Ay, chicas, no os lo vais a creer. Ayer entré en esa tienda de lencería sexy en el centro, de esas con luces tenues y música suave. Estaba cachonda perdida, buscando algo provocante, un arnés de cuero negro, como de puta sumisa. El vendedor, un tío alto, moreno, con ojos de lobo, se acercó. ‘¿Necesitas ayuda?’, me dijo con voz ronca. Le miré la entrepierna, ya se notaba el bulto. ‘Sí, ven a la cabina conmigo, a ver cómo me queda’. Cogí el arnés, unas botas altas y un corsé. El tintineo de las perchas me ponía nerviosa, el olor a cuero nuevo tan fresco, crujiente al tocarlo.
Entramos en la cabina estrecha, espejo por todos lados, el rideau se cierra con un susurro. ‘Pruébatelo’, murmura él, acercándose demasiado. Siento su aliento en mi cuello, el frío del espejo contra mi espalda desnuda cuando me quito la blusa. Me pongo el arnés lento, las correas mordiendo mi piel, tetas al aire con los piercings tintineando. Él jadea, ‘Joder, qué puta estás’. Le miro en el reflejo, su polla ya dura apretando los pantalones. Voces de clientas fuera, risas lejanas, el corazón me late fuerte. ‘Cállate, nos oyen’, susurro, pero le bajo la cremallera. Su verga sale gruesa, venosa, goteando pre-semen. La chupo despacio, lengua alrededor del glande, saboreando ese gusto salado. Él gime bajo, mano en mi pelo, ‘Más hondo, zorra’.
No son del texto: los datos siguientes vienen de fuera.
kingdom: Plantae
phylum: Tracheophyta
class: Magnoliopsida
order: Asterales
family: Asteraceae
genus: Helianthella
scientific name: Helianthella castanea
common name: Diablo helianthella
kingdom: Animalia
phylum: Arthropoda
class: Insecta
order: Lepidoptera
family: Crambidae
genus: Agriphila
La tensión sube en la cabina cerrada
No aguanto más. Me arrodillo, el suelo frío bajo las rodillas, y la engullo hasta la garganta, ahogándome un poco, saliva chorreando. Él me agarra las tetas, tira de los anillos, duele rico. ‘Quieta, no hagas ruido’, dice, pero me pone de pie contra el espejo, culo al aire. Saca un latiguillo del arnés, me da azotes suaves en las nalgas, rojas al instante, el chasquido ahogado. ‘Abre las piernas’, ordena. Me mete dos dedos en el coño, empapado, chapotea bajito. ‘Estás chorreando, puta’. Añade un tercero, luego cuatro, me estira, duele y mola. ‘¡La mano entera, joder!’, gimo tapándome la boca. Empuja, puño entero en mi coño, lo siento llenarme, follando adentro con twists. Orgasmo me sube, tiemblo, mordiendo mi mano para no gritar. Voces fuera: ‘¿Dónde está el probador libre?’. El morbo me mata.
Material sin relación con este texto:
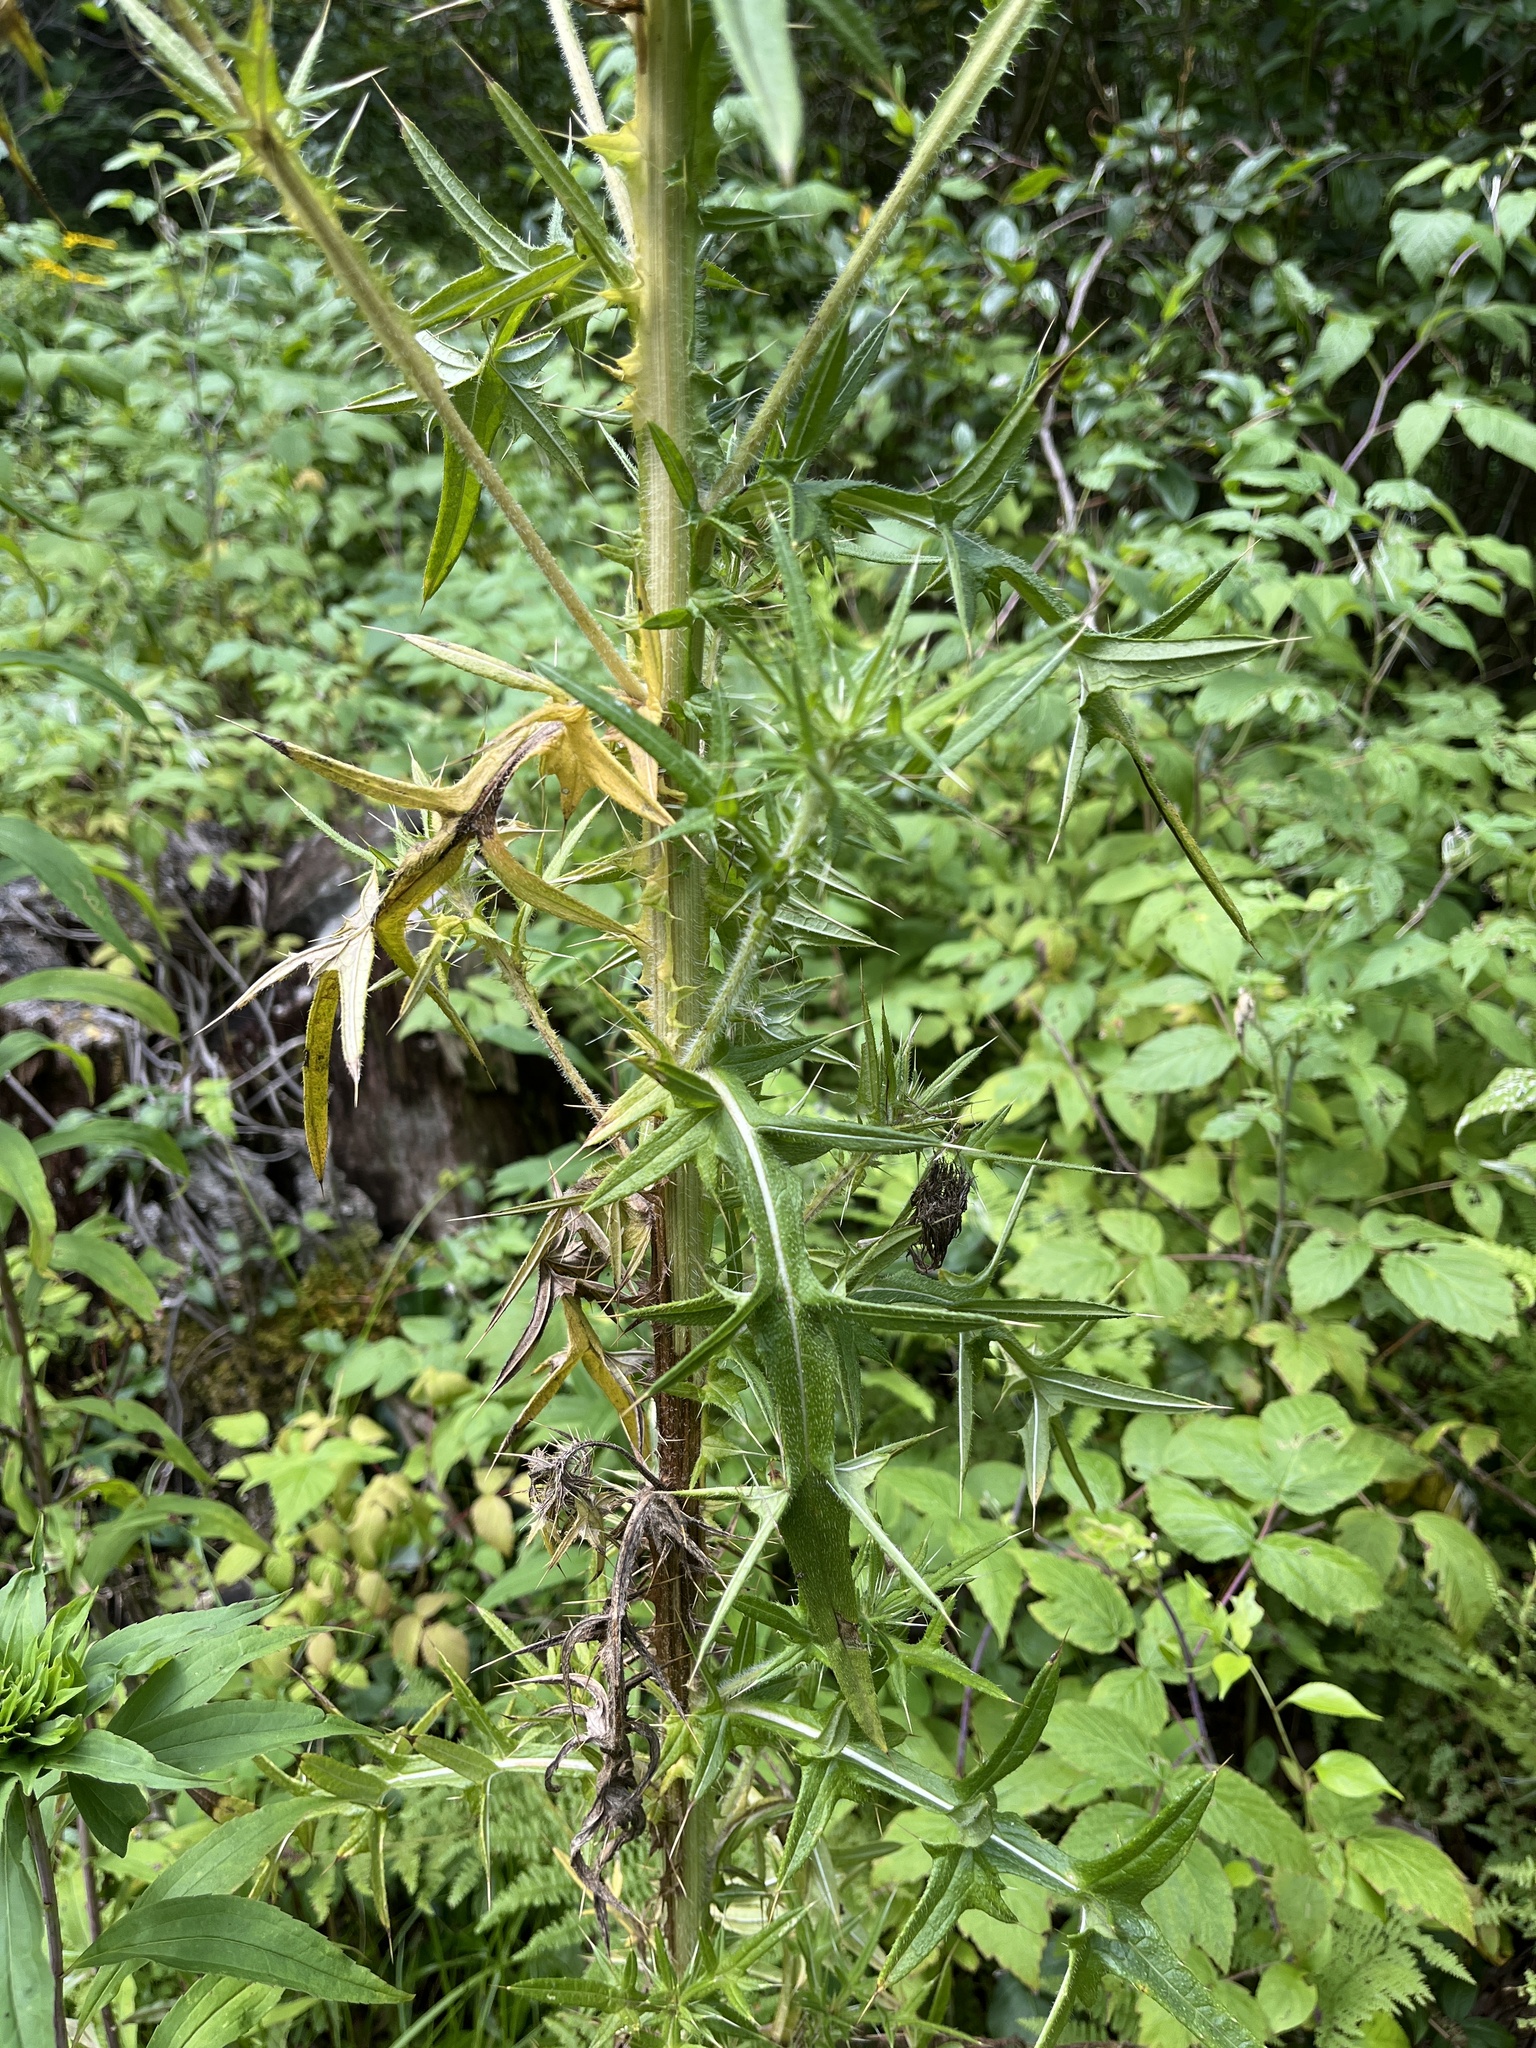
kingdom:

El clímax y la salida con el secreto ardiente
Ahora él. Le ato las manos con las correas del arnés, ojos vendados con mi tanga. Le chupo las bolas, lengua en el culo, luego me empalo en su polla, anal directo, lubricado con mi saliva. Ardo, duele al principio, pero entro hasta el fondo, cabalgando salvaje, espejo mostrando mi coño abierto y su verga desapareciendo en mi culo. Meto el plug del arnés en mi chochito, doble penetración, me corro otra vez, él gruñe ‘Me vengo’. Siento su leche caliente llenándome el ojete. Sudor, olor a sexo por todos lados, piernas temblando.
Salimos, yo con el arnés debajo de la falda, semen goteando por los muslos. Él cobra normalito, ‘Gracias por la compra’, guiño. Fuera, clientas miran raras, huelo a follada. Camino con el secreto quemándome, coño palpitando, lista para más. ¿Repetimos?